Extracted records.
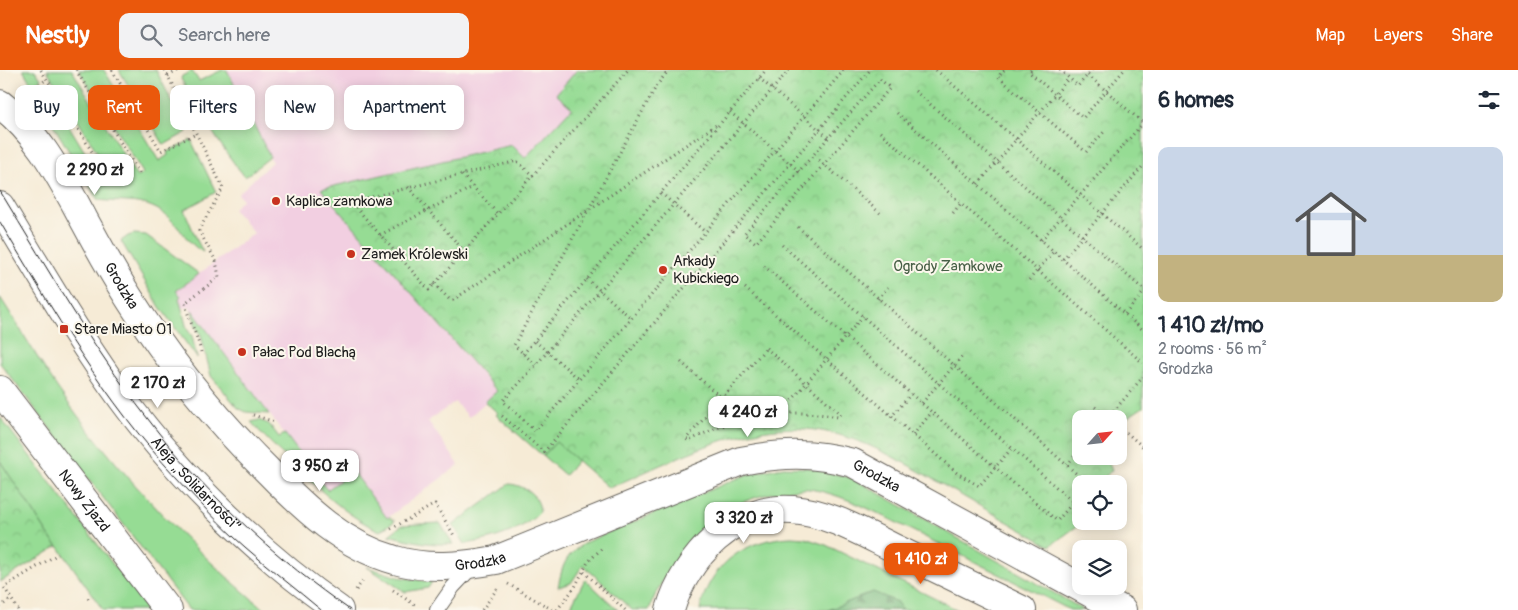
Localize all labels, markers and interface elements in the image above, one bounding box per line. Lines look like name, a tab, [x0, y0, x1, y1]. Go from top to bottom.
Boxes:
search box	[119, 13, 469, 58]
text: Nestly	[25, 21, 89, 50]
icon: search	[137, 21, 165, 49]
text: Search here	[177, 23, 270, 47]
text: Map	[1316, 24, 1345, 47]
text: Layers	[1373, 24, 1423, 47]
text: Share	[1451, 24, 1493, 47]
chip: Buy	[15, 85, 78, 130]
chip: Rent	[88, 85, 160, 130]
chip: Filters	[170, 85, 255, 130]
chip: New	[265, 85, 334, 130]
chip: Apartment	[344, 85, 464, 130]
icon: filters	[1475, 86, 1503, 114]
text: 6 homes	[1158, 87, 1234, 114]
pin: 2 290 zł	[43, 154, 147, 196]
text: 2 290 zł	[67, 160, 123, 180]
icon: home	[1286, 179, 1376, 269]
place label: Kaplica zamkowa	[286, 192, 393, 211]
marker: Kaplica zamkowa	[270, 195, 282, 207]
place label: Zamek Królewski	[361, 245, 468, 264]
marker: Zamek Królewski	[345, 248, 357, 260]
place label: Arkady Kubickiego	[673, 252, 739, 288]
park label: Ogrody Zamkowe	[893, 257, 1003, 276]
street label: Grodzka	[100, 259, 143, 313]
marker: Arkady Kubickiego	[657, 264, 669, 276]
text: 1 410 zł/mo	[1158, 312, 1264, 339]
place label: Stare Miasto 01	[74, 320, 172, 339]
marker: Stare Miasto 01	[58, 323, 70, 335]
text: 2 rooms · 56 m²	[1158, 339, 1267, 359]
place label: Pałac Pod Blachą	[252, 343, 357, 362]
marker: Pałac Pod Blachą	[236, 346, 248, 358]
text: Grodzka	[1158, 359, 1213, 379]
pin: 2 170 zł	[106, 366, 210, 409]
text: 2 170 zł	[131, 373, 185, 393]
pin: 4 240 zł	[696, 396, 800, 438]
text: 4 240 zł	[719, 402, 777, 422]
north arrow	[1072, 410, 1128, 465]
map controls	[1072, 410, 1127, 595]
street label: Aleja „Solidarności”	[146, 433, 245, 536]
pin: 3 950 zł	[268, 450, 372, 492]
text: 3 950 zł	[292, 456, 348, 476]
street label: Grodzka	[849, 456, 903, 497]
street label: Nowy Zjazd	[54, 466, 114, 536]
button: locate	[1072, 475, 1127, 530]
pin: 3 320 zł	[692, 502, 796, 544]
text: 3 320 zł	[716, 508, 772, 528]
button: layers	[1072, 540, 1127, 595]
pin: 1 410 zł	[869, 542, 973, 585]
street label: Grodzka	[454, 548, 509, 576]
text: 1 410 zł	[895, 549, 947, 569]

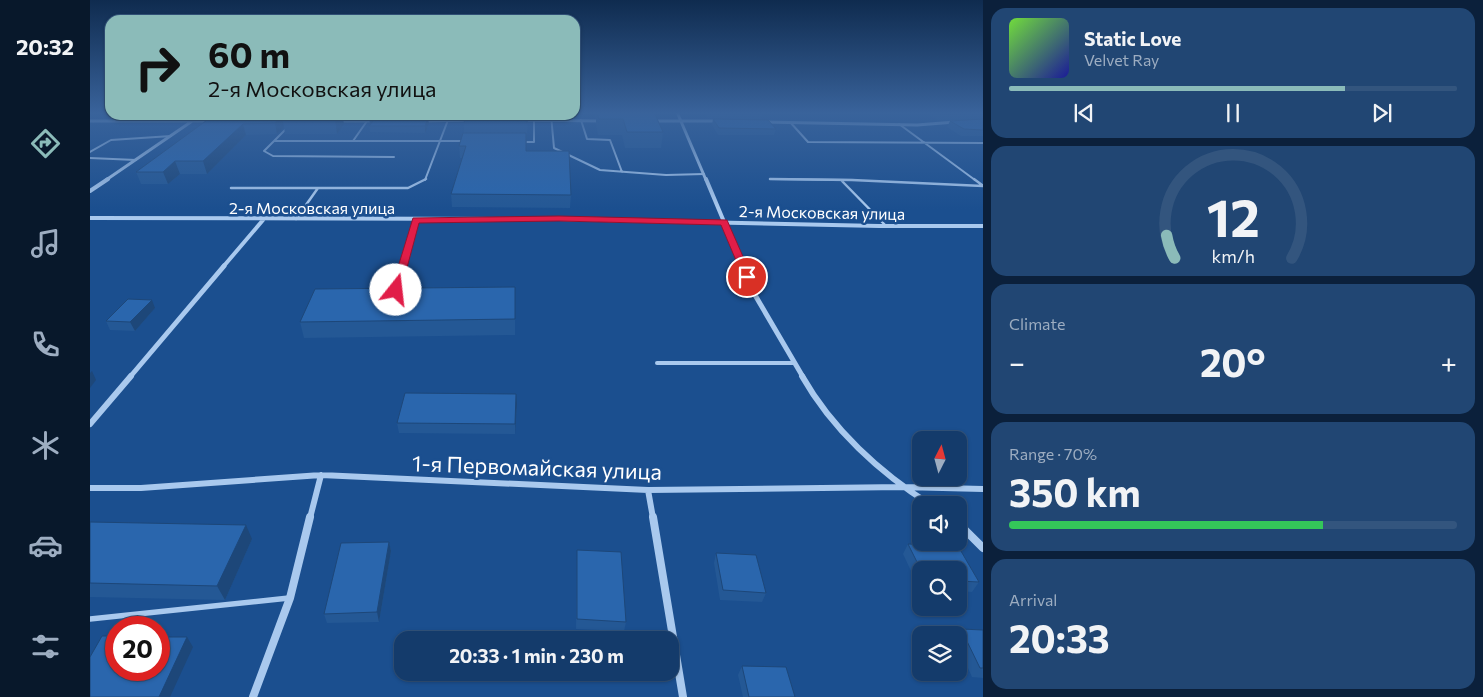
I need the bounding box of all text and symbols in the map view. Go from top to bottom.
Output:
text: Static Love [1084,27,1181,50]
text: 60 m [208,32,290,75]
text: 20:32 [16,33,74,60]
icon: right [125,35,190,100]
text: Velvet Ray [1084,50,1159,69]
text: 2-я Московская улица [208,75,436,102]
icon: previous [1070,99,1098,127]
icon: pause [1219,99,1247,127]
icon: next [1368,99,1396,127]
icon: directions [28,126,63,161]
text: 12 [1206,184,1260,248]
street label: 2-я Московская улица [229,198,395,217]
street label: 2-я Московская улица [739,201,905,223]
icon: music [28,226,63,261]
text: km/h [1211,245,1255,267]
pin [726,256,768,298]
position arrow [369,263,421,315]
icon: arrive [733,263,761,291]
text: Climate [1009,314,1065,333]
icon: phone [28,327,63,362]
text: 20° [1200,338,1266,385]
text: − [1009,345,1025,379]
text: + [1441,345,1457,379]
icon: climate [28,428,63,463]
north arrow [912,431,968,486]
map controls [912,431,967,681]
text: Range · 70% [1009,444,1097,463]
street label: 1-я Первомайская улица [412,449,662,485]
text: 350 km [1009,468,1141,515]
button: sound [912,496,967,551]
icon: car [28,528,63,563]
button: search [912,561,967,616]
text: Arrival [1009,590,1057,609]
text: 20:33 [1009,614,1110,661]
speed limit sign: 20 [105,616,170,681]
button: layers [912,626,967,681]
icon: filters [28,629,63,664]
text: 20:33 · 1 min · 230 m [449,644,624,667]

Requirement. Retype the records above exactly. Leave the pictures out.

Response box.
Localize all labels, markers and interface elements in the image above, one bounding box per line. Lines look like name, a tab, [x0, y0, x1, y1]. Go from top to bottom.
Boxes:
search box	[119, 13, 469, 58]
text: Nestly	[25, 21, 89, 50]
icon: search	[137, 21, 165, 49]
text: Search here	[177, 23, 270, 47]
text: Map	[1316, 24, 1345, 47]
text: Layers	[1373, 24, 1423, 47]
text: Share	[1451, 24, 1493, 47]
chip: Buy	[15, 85, 78, 130]
chip: Rent	[88, 85, 160, 130]
chip: Filters	[170, 85, 255, 130]
chip: New	[265, 85, 334, 130]
chip: Apartment	[344, 85, 464, 130]
icon: filters	[1475, 86, 1503, 114]
text: 6 homes	[1158, 87, 1234, 114]
pin: 2 290 zł	[43, 154, 147, 196]
text: 2 290 zł	[67, 160, 123, 180]
icon: home	[1286, 179, 1376, 269]
place label: Kaplica zamkowa	[286, 192, 393, 211]
marker: Kaplica zamkowa	[270, 195, 282, 207]
place label: Zamek Królewski	[361, 245, 468, 264]
marker: Zamek Królewski	[345, 248, 357, 260]
place label: Arkady Kubickiego	[673, 252, 739, 288]
park label: Ogrody Zamkowe	[893, 257, 1003, 276]
street label: Grodzka	[100, 259, 143, 313]
marker: Arkady Kubickiego	[657, 264, 669, 276]
text: 1 410 zł/mo	[1158, 312, 1264, 339]
place label: Stare Miasto 01	[74, 320, 172, 339]
marker: Stare Miasto 01	[58, 323, 70, 335]
text: 2 rooms · 56 m²	[1158, 339, 1267, 359]
place label: Pałac Pod Blachą	[252, 343, 357, 362]
marker: Pałac Pod Blachą	[236, 346, 248, 358]
text: Grodzka	[1158, 359, 1213, 379]
pin: 2 170 zł	[106, 366, 210, 409]
text: 2 170 zł	[131, 373, 185, 393]
pin: 4 240 zł	[696, 396, 800, 438]
text: 4 240 zł	[719, 402, 777, 422]
north arrow	[1072, 410, 1128, 465]
map controls	[1072, 410, 1127, 595]
street label: Aleja „Solidarności”	[146, 433, 245, 536]
pin: 3 950 zł	[268, 450, 372, 492]
text: 3 950 zł	[292, 456, 348, 476]
street label: Grodzka	[849, 456, 903, 497]
street label: Nowy Zjazd	[54, 466, 114, 536]
button: locate	[1072, 475, 1127, 530]
pin: 3 320 zł	[692, 502, 796, 544]
text: 3 320 zł	[716, 508, 772, 528]
button: layers	[1072, 540, 1127, 595]
pin: 1 410 zł	[869, 542, 973, 585]
street label: Grodzka	[454, 548, 509, 576]
text: 1 410 zł	[895, 549, 947, 569]

I need the bounding box of all text and symbols in the map view. Go from top to bottom.
Output:
text: Static Love [1084,27,1181,50]
text: 60 m [208,32,290,75]
text: 20:32 [16,33,74,60]
icon: right [125,35,190,100]
text: Velvet Ray [1084,50,1159,69]
text: 2-я Московская улица [208,75,436,102]
icon: previous [1070,99,1098,127]
icon: pause [1219,99,1247,127]
icon: next [1368,99,1396,127]
icon: directions [28,126,63,161]
text: 12 [1206,184,1260,248]
street label: 2-я Московская улица [229,198,395,217]
street label: 2-я Московская улица [739,201,905,223]
icon: music [28,226,63,261]
text: km/h [1211,245,1255,267]
pin [726,256,768,298]
position arrow [369,263,421,315]
icon: arrive [733,263,761,291]
text: Climate [1009,314,1065,333]
icon: phone [28,327,63,362]
text: 20° [1200,338,1266,385]
text: − [1009,345,1025,379]
text: + [1441,345,1457,379]
icon: climate [28,428,63,463]
north arrow [912,431,968,486]
map controls [912,431,967,681]
text: Range · 70% [1009,444,1097,463]
street label: 1-я Первомайская улица [412,449,662,485]
text: 350 km [1009,468,1141,515]
button: sound [912,496,967,551]
icon: car [28,528,63,563]
button: search [912,561,967,616]
text: Arrival [1009,590,1057,609]
text: 20:33 [1009,614,1110,661]
speed limit sign: 20 [105,616,170,681]
button: layers [912,626,967,681]
icon: filters [28,629,63,664]
text: 20:33 · 1 min · 230 m [449,644,624,667]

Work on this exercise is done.